One of the most pervasive male stereotypes in advertising is the strong, silent type. The most famous of these is the Marlboro Man, a dude alone on horseback with a pack of cigarettes and nothing around him but cattle and a wide-open prairie.
Tom Nakayama at the Center for Media Literacy says that this stereotype damages men because it presents a very limited form of masculinity. “In general, these concentrated views of manhood suggest the many ways in which advertising negatively affects men by narrowing the definition of what it means to be a man in American society,” Nakayama writes.

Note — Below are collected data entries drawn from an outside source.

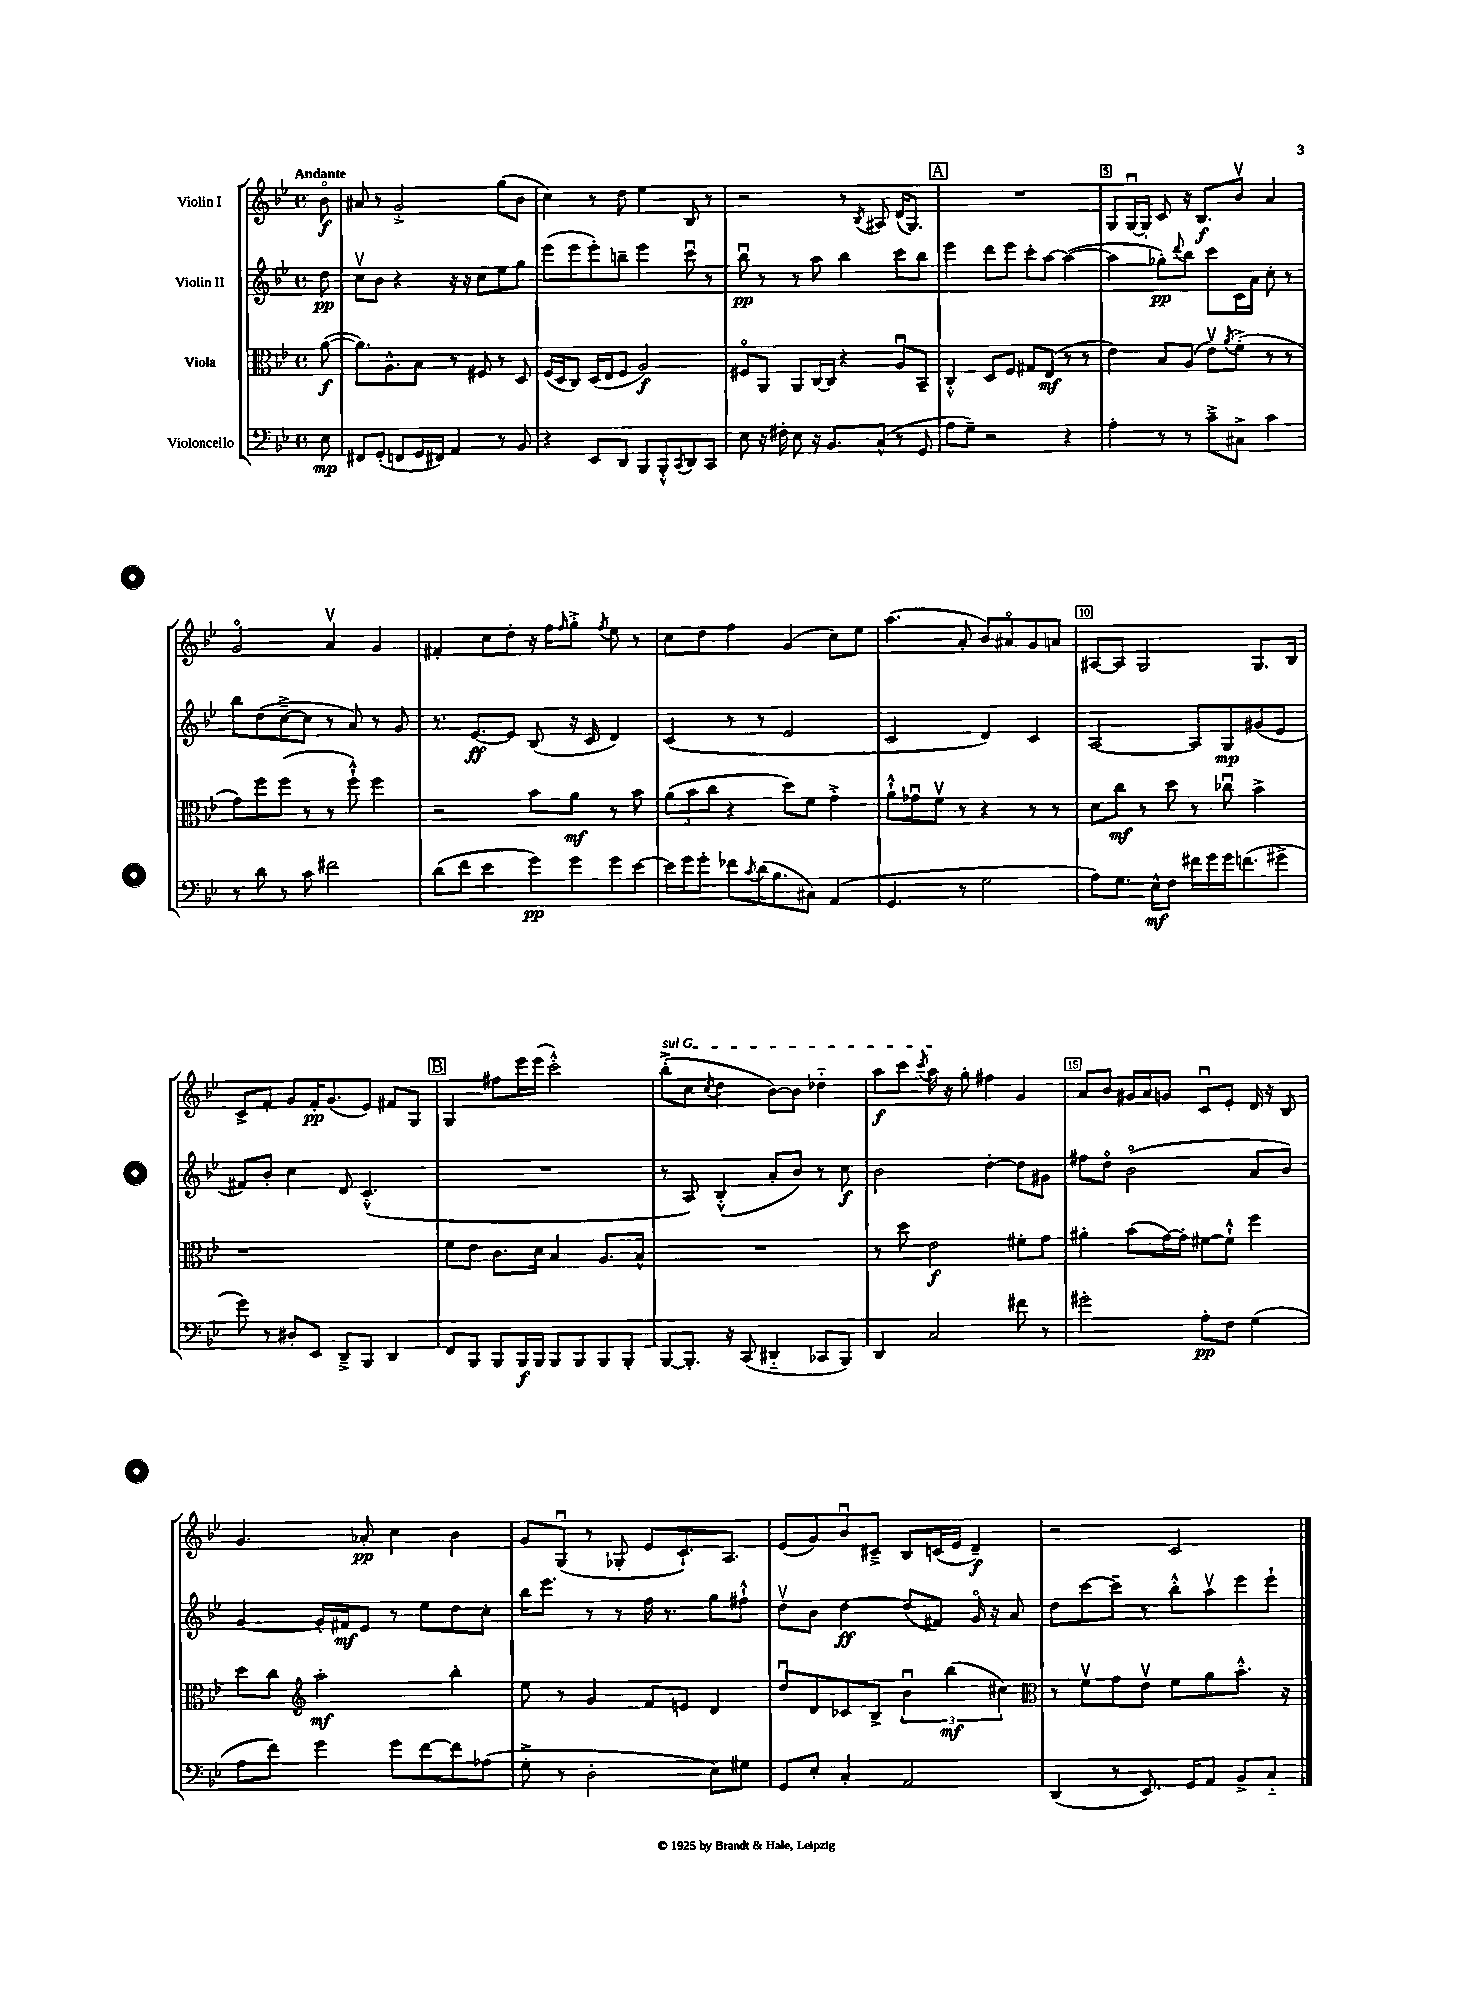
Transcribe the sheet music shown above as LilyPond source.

<<
\new StaffGroup <<
\new Staff = "s0" \with { instrumentName = "Violin I" } {
    \clef treble \key bes \major \defaultTimeSignature \time 4/4 \partial 8 \tempo "Andante"
    bes'8\flageolet\f |
    ais'8 r8 g'2-.-> g''8( bes'8 |
    c''4) r8 d''8 ees''4 bes8 r8 |
    r2 r8 \acciaccatura { bes8 } ais8 d'16( g8.) |
    \mark \markup { \box "A" } R1 |
    g8 g16~\downbow g16-. c'8 r16 bes8.\f bes'8\upbow a'4 |
    g'2\flageolet a'4\upbow g'4 |
    fis'4-. c''8 d''8-. r16 f''16 \grace { f''16 } g''8-.-> \acciaccatura { f''8 } ees''8 r8 |
    c''8 d''8 f''4 g'4( c''8) ees''8 |
    a''4.( a'8-. bes'8) ais'8\flageolet g'8 a'8 |
    ais8~ ais8 g2 g8. bes16 |
    c'8-> f'8-. g'8 f'16-.\pp g'8.( ees'8) fis'8 g8 |
    \mark \markup { \box "B" } g4 fis''8 ees'''16 ees'''16( c'''2-.-^) |
    \once \override TextSpanner.bound-details.left.text = \markup { \italic "sul G" } bes''8-.->\startTextSpan( c''8 \acciaccatura { c''8 } d''4 bes'8~) bes'8 des''4-_ |
    a''8\f c'''8 \acciaccatura { c'''8 } a''16\stopTextSpan r16 g''8-. fis''4 g'4 |
    a'8 bes'8 gis'16 a'16 g'8 c'8\downbow ees'8-. d'16 r16 bes8 |
    g'4. aes'8-.\pp c''4 bes'4 |
    g'8 g8\downbow( r8 ges8-. ees'8 c'8.-!) a8. |
    ees'8( g'8) bes'8\downbow cis'8---> bes8 c'16( ees'16 d'4--\f) |
    r2 c'2 \bar "|." |
}
\new Staff = "s1" \with { instrumentName = "Violin II" } {
    \clef treble \key bes \major \defaultTimeSignature \time 4/4 \partial 8
    d''8\pp |
    c''8\upbow bes'8 r4 r16 r16 c''8 ees''8 g''8 |
    ees'''8( ees'''8 ees'''8-.) b''8-- ees'''4 c'''8\downbow r8 |
    bes''8\downbow\pp r8 r8 a''8 bes''4 c'''8 bes''8 |
    \mark \markup { \box "A" } ees'''4 d'''8 ees'''8 c'''8-. a''8~ a''4~( |
    a''4 ges''8-.\pp) \appoggiatura { d'''8 } bes''8 c'''8 c'16 a'16 c''8-. r8 |
    bes''8 d''8( c''8~---> c''8 r8 a'8) r8 g'8 |
    r8. ees'8.~\ff ees'8 bes8( r16 c'16 d'4) |
    c'4( r8 r8 ees'2 |
    c'2 d'4) c'4 |
    a2~ a8 g8\mp gis'8( ees'8 |
    fis'8) bes'8-. c''4 d'8 c'4.-.-^( |
    \mark \markup { \box "B" } R1 |
    r8 a8) bes4-.-^( a'8-. bes'8) r8 c''8\f |
    bes'2 d''4~-. d''8 gis'8 |
    fis''8 d''8\flageolet bes'2\flageolet( a'8 bes'8) |
    g'4~ g'16-. fis'16\mf ees'8 r8 ees''8 d''8 c''8-. |
    bes''16 ees'''8. r8 r8 f''16 r8. g''8 fis''8-!-^ |
    d''8\upbow bes'8 d''4~\ff d''8( fis'8) g'16\flageolet r16 a'8 |
    d''8 c'''8~ c'''8-- r8 bes''8-.-^ a''8\upbow ees'''8 ees'''8-! \bar "|." |
}
\new Staff = "s2" \with { instrumentName = "Viola" } {
    \clef alto \key bes \major \defaultTimeSignature \time 4/4 \partial 8
    a'8~\f( |
    a'8.) a8.-^ bes8 r8 fis8 r8 d8 |
    f16( d16 c8) d16( ees16 f8 a2\f) |
    fis8\flageolet a,8 a,8 c16~ c16 r4 a8\downbow bes,8-- |
    \mark \markup { \box "A" } c4-.-^ d8 f8 gis8 ees8\mf( r8 r8 |
    ees'4) bes8 a8( ees'8\upbow) \acciaccatura { a'8 } f'8-.->( r8 r8 |
    g'8) f''8 f''8( r8 r8 f''8-!-^) f''4 |
    r2 bes'8 a'8\mf r8 bes'8 |
    \tuplet 3/2 { a'8( bes'8 c''8 } r4 d''8) f'8 g'4-.-> |
    a'8-!-^ ges'8\downbow f'8\upbow r8 r4 r8 r8 |
    d'8 c''8\mf r8 d''8 r8 ces''8\downbow bes'4-> |
    r1 |
    \mark \markup { \box "B" } f'8 ees'8 c'8. d'16 bes4 a8. bes16-^ |
    R1 |
    r8 d''8 ees'2\f fis'8-. g'8 |
    ais'4-. bes'8( g'16~) g'16-. fis'8~ fis'8-!-^ f''4 |
    d''8 c''8 \clef treble a''2-.\mf bes''4-. |
    ees''8 r8 g'4 f'8 e'8 d'4 |
    d''8\downbow d'8 ces'8 bes8-> \tuplet 3/2 { bes'4\downbow bes''4\mf( cis''4) } |
    \clef alto r8 f'8\upbow g'8 ees'8\upbow f'8 a'8 bes'8.-.-^ r16 \bar "|." |
}
\new Staff = "s3" \with { instrumentName = "Violoncello" } {
    \clef bass \key bes \major \defaultTimeSignature \time 4/4 \partial 8
    ees8\mp |
    fis,8 g,8-.( f,8 g,16 fis,16) a,4 r8 bes,8 |
    r4 ees,8 d,8 bes,,8 bes,,8-.-^ \acciaccatura { c,8 } d,8 c,8 |
    ees8 r16 fis16-. ees8 r16 bes,8. c8-^( r8 g,8 |
    \mark \markup { \box "A" } a8 g8--) r2 r4 |
    a4-. r8 r8 c'8---> cis8-> c'4 |
    r8 d'8 r8 c'8 fis'2 |
    d'8( f'8 ees'4 g'8\pp) g'8 g'8 ees'8~ |
    ees'16 g'16 g'8-. fes'8 \acciaccatura { c'8 } d'16( bes8. cis8) a,4( |
    g,4. r8 g2 |
    a8) g8. ees16-^\mf f8 fis'16 g'16 g'16 f'8.( gis'8-> |
    g'8) r8 dis8-. ees,8 d,8---> bes,,8 d,4 |
    \mark \markup { \box "B" } f,8 bes,,8 bes,,8 bes,,16\f bes,,16 bes,,8 bes,,8 bes,,8 bes,,8-. |
    bes,,8~ bes,,8.-. r16 c,8( dis,4-_ ces,8 bes,,8) |
    d,4 c2 fis'8 r8 |
    gis'2-. a8-.\pp f8 g4( |
    a8 f'8) g'4 g'8 f'8~ f'8 aes8( |
    g8-.-> r8 d2-. ees8) gis8 |
    g,8 ees8-. c4-. a,2 |
    d,4( r8 ees,8.) g,16 a,8 bes,8-> c8-_ \bar "|." |
}
>>
>>
\layout { \context { \Score \override BarNumber.break-visibility = ##(#f #t #t) barNumberVisibility = #(every-nth-bar-number-visible 5) \override BarNumber.stencil = #(make-stencil-boxer 0.1 0.3 ly:text-interface::print) } }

As times change the jobs and scenarios that the aloof, silent man finds himself may change, but the message is still the same. This representative of the masculine ideal is little more than a romanticized meat suit of bottled aggression waiting to be unleashed.
Three years ago, videographer Connor Simmons had some fun with this stereotype by creating a video called, “How to Advertise to Men.” The mock commercial features a man photographed in black and white, walking alone near a mountain range and looking extremely bored.
The video’s producers note that this scenario can be used to sell just about any product.
“The product is irrelevant at this point, it could be aftershave or whisky or sunglasses or this watch. It really doesn’t matter. What matters is, the product looks cool,” the deep-voiced narrator says.
The ad hopes to mock these cliché advertisements out of existence because they’re not great for the male psyche and they’re predictable and boring. Spread this video far and wide and maybe, just maybe, advertisers will be forced to come up with a new idea.